AlphaFold came hot on the heels of AlphaGo, the AI that beat Lee Sedol, one of the world’s leading players of the Chinese strategy game Go.
AlphaFold learned how to predict protein structures from their chemical makeup by training on 170,000 protein sequences and the structures scientists had worked out in the lab.
The first test of AlphaFold came in 2018 when the team entered the program for a biennial “protein Olympics” known as Casp, the Critical Assessment of Protein Structure Prediction. The winning entrants are those best able to predict protein structures from their constituent amino acids.

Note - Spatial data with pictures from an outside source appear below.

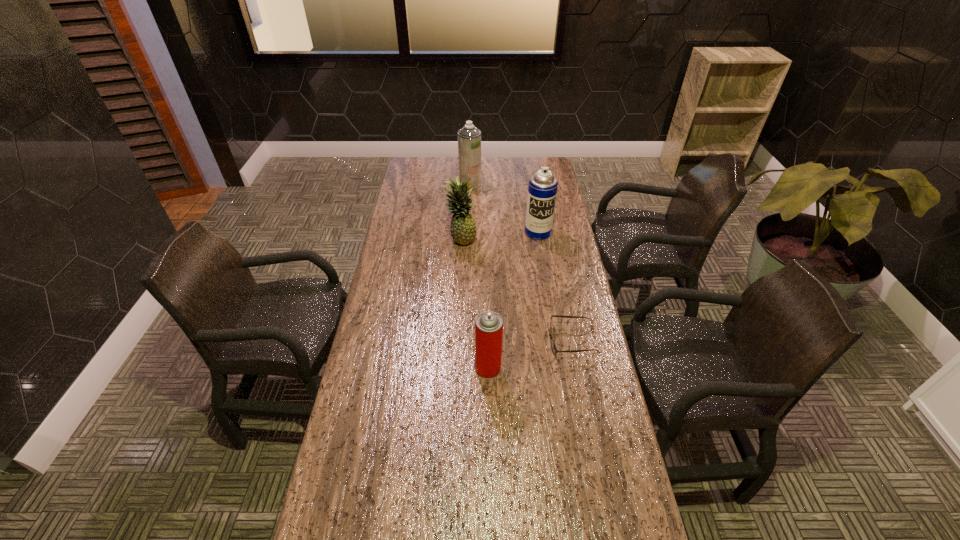
Identify the location of free space that is in between the second nearest aerosol can and the pineapple. (499, 235).

Where is `empty space that is in between the fourth tallest object and the second farthest aerosol can`? This screenshot has width=960, height=540. empty space that is in between the fourth tallest object and the second farthest aerosol can is located at coordinates point(514,300).

Find the location of a particular element. vacant space that's between the second nearest aerosol can and the pineapple is located at coordinates (499, 235).

What are the coordinates of `free point between the rightmost aerosol can and the shortest aerosol can` in the screenshot? It's located at (514, 300).

Locate an element on the screen. This screenshot has width=960, height=540. free area in between the nearest aerosol can and the rightmost aerosol can is located at coordinates (514, 300).

Where is `empty location between the pineapple and the sunglasses`? empty location between the pineapple and the sunglasses is located at coordinates (517, 290).

Image resolution: width=960 pixels, height=540 pixels. Identify the location of vacant area that lies between the pineapple and the fourth tallest object. (474, 303).

This screenshot has height=540, width=960. I want to click on free space between the sunglasses and the pineapple, so click(x=517, y=290).

Identify which object is located as the second nearest to the shortest object. Please provide its 2D coordinates. Your answer should be formatted as a tuple, i.e. [(x, y)], where the tuple contains the x and y coordinates of a point satisfying the conditions above.

[(542, 190)]

Identify which object is the third closest to the second farthest aerosol can. Please provide its 2D coordinates. Your answer should be formatted as a tuple, i.e. [(x, y)], where the tuple contains the x and y coordinates of a point satisfying the conditions above.

[(553, 346)]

While AlphaFold fared well at the challenge, it was not good enough for scientists to use. Work to improve the AI hit a brick wall, but eventually the research team ramped up its performance and in 2020 the program won the Casp competition.
“I don’t think we knew, going in, how hard it would be, or how much it would come not from a silver bullet exactly but from lots of ideas,” Jumper said. AlphaFold’s impact on research was beyond his wildest dreams, he added.
Prof John Moult, a computational biologist at the University of Maryland and chair of Casp, said AlphaFold was “instantly and obviously a very big deal”.
“It’s hard to exaggerate the impact,” he said. “I don’t know any structural biologists who are not using it, one way or another. And the impact is not just in structural biology.”
Asked where the research would go next, Jumper said it was crucial to focus on the right challenge. “There are many, many more problems. Which are going to produce this AlphaFold-like avalanche of downstream work done by others that’s really important?” he said. “We need to find the right ones and have that impact. This is by no means the end of science, or the end of biology.”